Saturday, July 15, 2017

Growing up


Growing up 

As a pediatrician we had a graph to chart the child's progress with their height and weight. Then there was the Denver Developmental Scale to assess motor and social and cognitive development. 

As far as I know there is no nationally standardized check list for what people need to know and accomplish to be able to go out into the world and be prepared to take on the responsibility of living on their own without parental oversight. By the time you leave home you should be able to do the following. 

Be able to make your own bed every morning. Change the sheets and wash them once a week. 

Know how to clean a bathroom and vacuum the floor. Keep the living quarters clean by dusting the furniture and cleaning the floors. 

Be able to do your own laundry and press a suit of clothes. You should know that clothes need to be sorted before they are washed separately. Dark or colored clothes should not be washed together with white clothes. The dye from the dark clothes will bleed into the wash water and dye the white clothes. They then need to be folded neatly and put away. 

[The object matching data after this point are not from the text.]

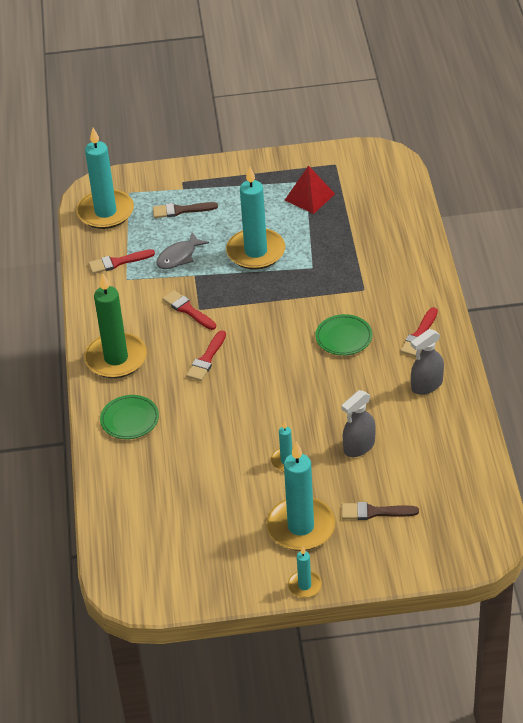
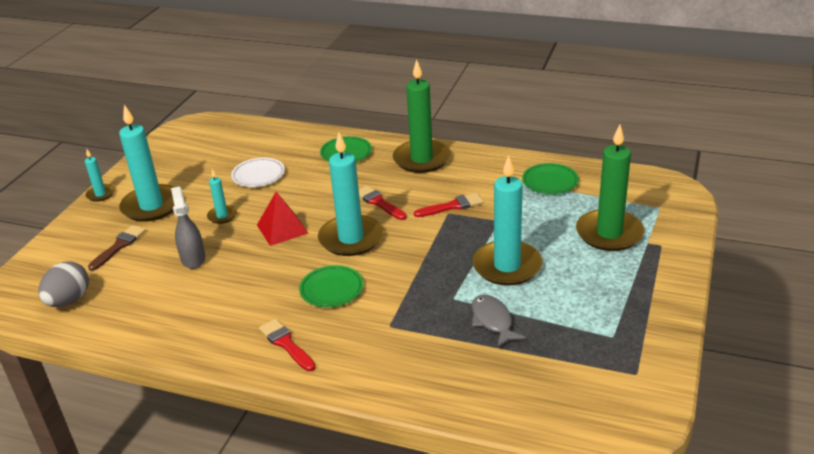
camera: 115 degrees right, 10 degrees down
(105, 212) = (633, 188): turquoise candle -> turquoise candle (351, 238)
(118, 262) = (550, 182): red brush -> green plate
(179, 257) = (533, 217): grey fish -> grey fish (492, 321)
(181, 210) = (609, 233): brown brush -> green candle
(204, 470) = (258, 175): none -> white plate
(309, 197) = (579, 331): red pyramid -> red pyramid (282, 229)
(426, 385) = (216, 325): grey spray bottle -> none
(463, 499) = (69, 300): none -> grey egg

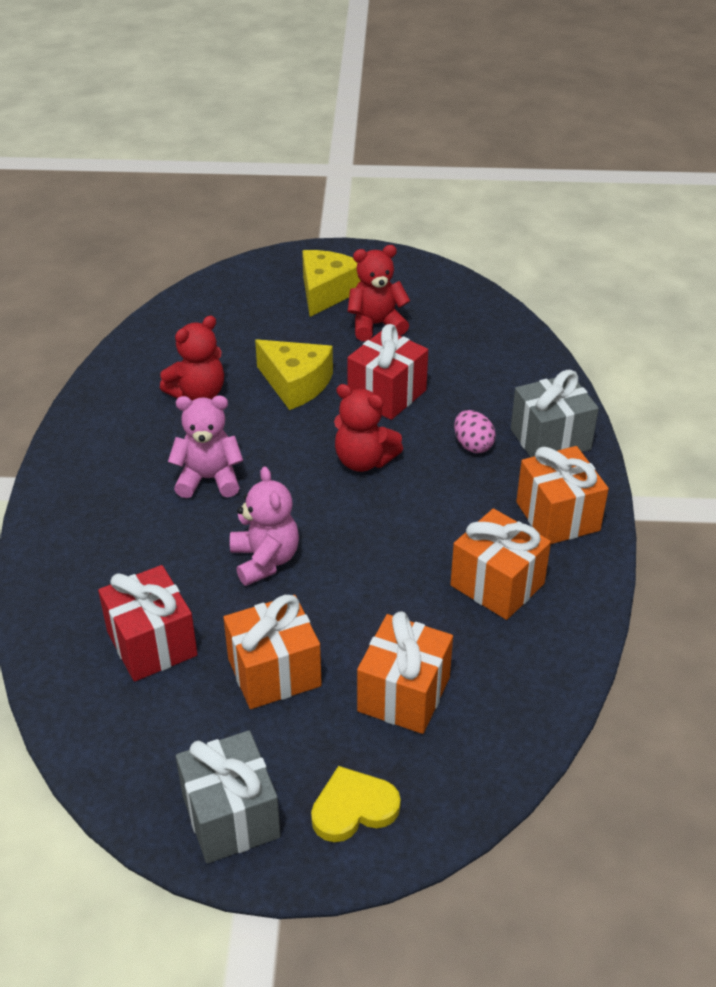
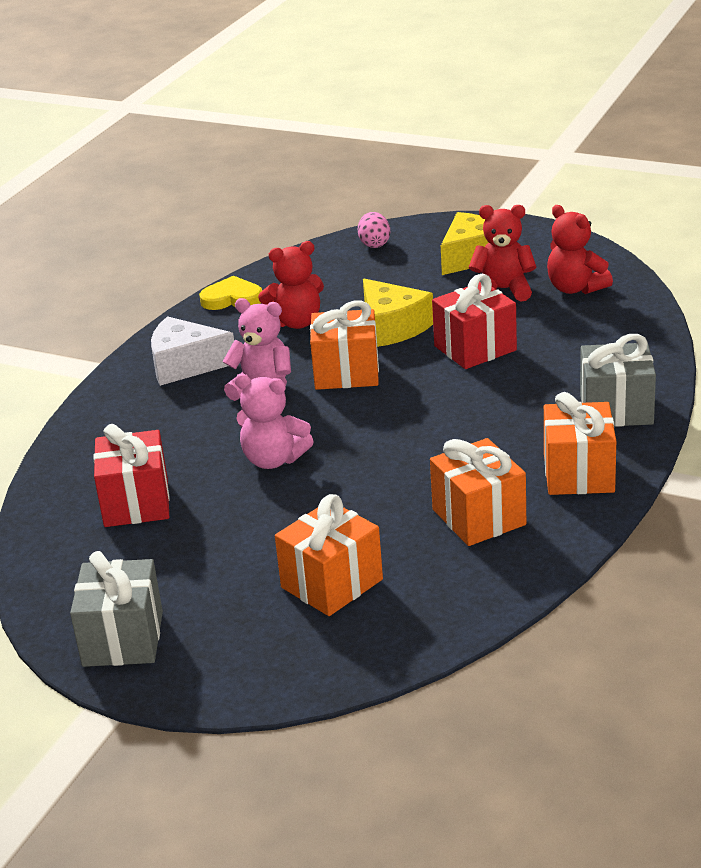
camera: 25 degrees right, 10 degrees down
(111, 464) = (185, 365): none -> white cheese
(265, 560) = (273, 459): pink teddy bear -> pink teddy bear turned 105 degrees clockwise
(274, 672) = (227, 544): orange gift -> orange gift (346, 373)
(353, 808) = (230, 656): yellow heart -> yellow heart (232, 298)
(364, 461) = (416, 398): red teddy bear -> red teddy bear (575, 288)
(473, 445) = (532, 402): pink egg -> pink egg (374, 244)

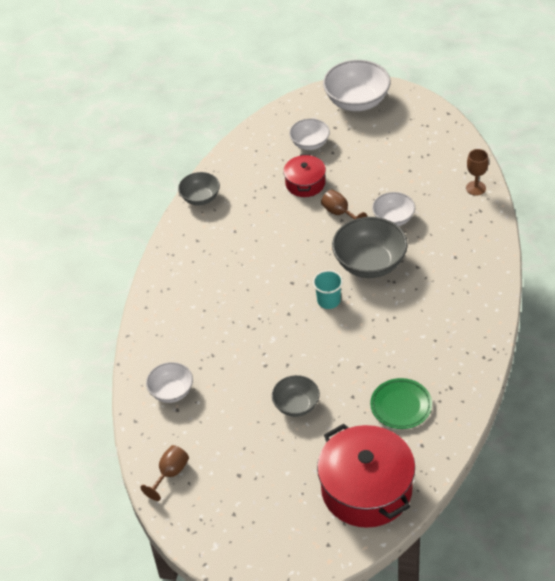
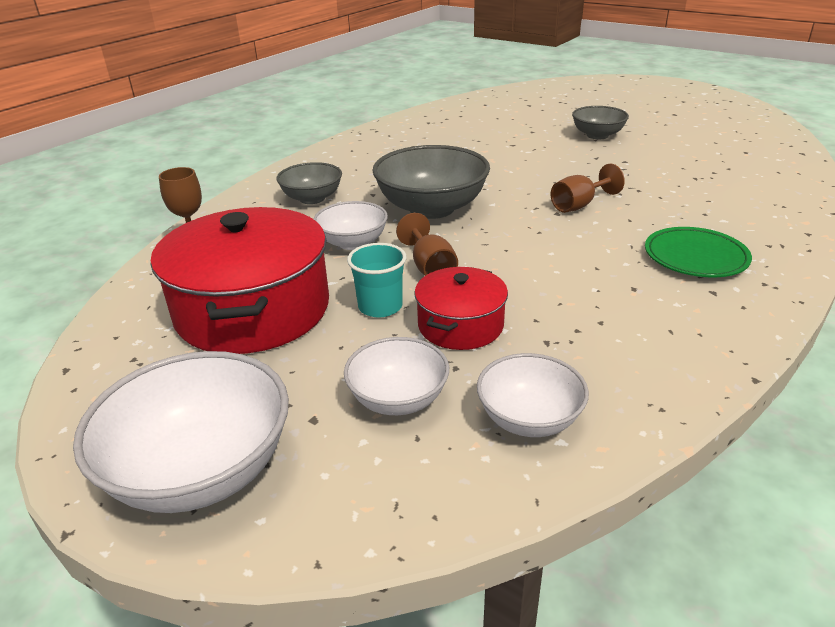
camera: 160 degrees left, 15 degrees down
(170, 474) = (752, 123): brown goblet -> brown goblet (579, 205)
(171, 391) = (754, 163): white bowl -> white bowl (529, 419)
(200, 198) = (702, 359): grey bowl -> grey bowl (312, 198)
(328, 301) = (514, 189): turquoise cup -> turquoise cup (380, 307)
(366, 489) = (551, 95): red pot -> red pot (252, 310)
(401, 406) = (486, 121): green plate -> green plate (695, 257)

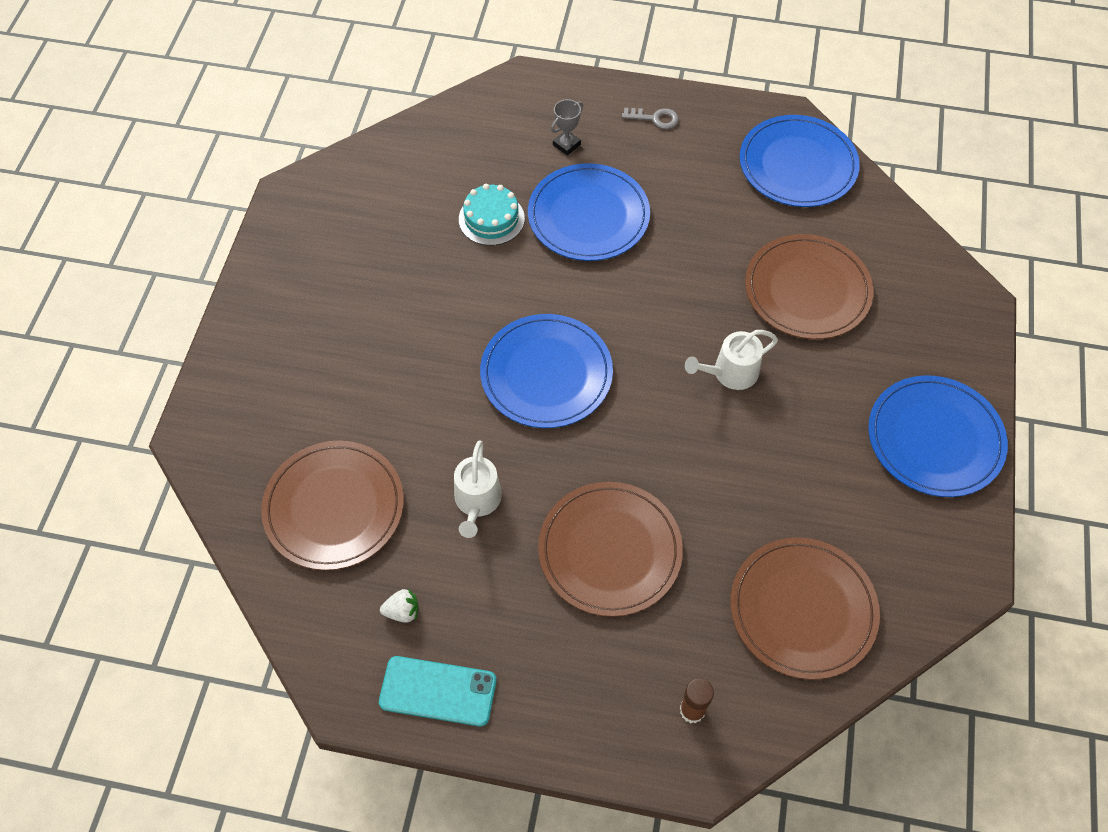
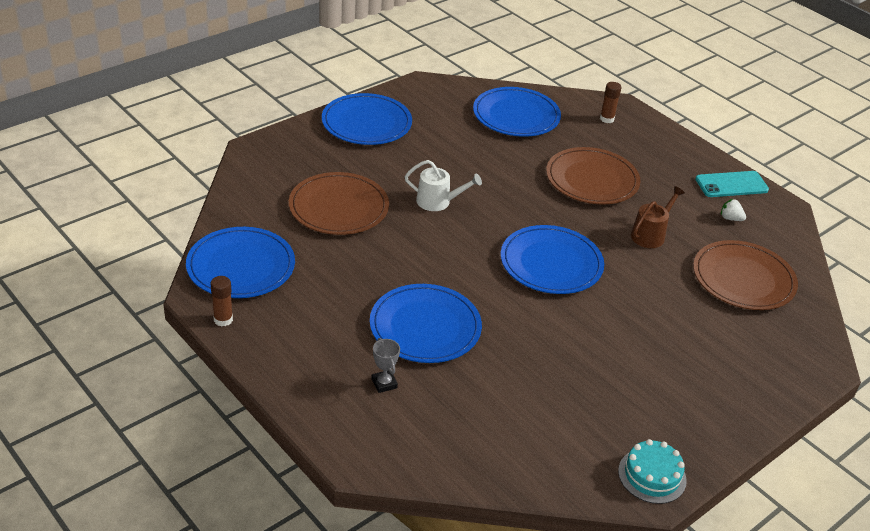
camera: 145 degrees left, 20 degrees down
(438, 691) = (731, 185): turquoise phone -> turquoise phone turned 60 degrees counterclockwise
(477, 501) = (650, 235): white watering can -> brown watering can
(491, 219) = (499, 369): turquoise cake -> turquoise cake (652, 475)
(566, 145) = (384, 383): grey trophy -> grey trophy turned 75 degrees clockwise
(655, 118) = (293, 358): grey key -> none
(744, 111) = (223, 319): none -> brown glue stick
(803, 609) = (516, 115): brown plate -> blue plate

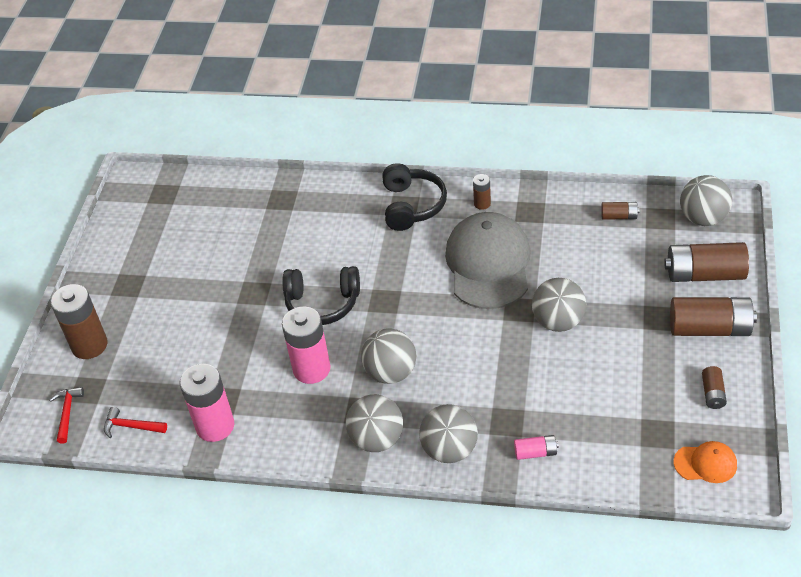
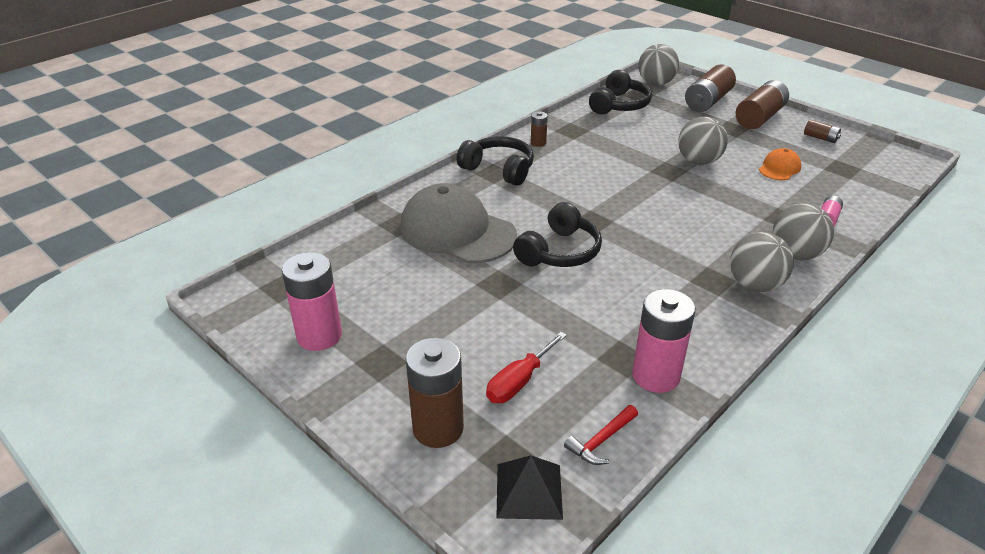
camera: 60 degrees left, 10 degrees down
(67, 413) = (529, 491): red hammer -> black pyramid
(157, 359) = (519, 382): none -> red screwdriver
(311, 369) = (635, 288): pink battery -> pink battery (319, 336)
(391, 372) = (681, 249): grey ball -> none
(488, 264) = (606, 164): grey cap -> grey cap (457, 231)
(619, 216) = (619, 105): brown battery -> black headphones
(705, 463) = (884, 163): orange cap -> orange cap (779, 168)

Be able to prepare and cook a balanced meal from scratch. 

Know the difference between principles and preference. 

Have a set of standards of conduct to make you a person of integrity. Be honest and truthful. Know the difference between right and wrong. What are you going to use as a standard?

Be able to converse with individuals of all ages. 

Be interested in learning and set and achieve goals. 

Be responsible for your own actions. Be kind to people. 

Understand the germ theory and how to keep healthy. 

Understand that there are consequences to all actions both good and bad. 

It is the role of the parent to teach and prepare the child to live as an adult. Too many young people get out into life ill prepared to handle the challenge that comes when they go out to college or into the work place. They are used to having most of the things and decisions made for them. 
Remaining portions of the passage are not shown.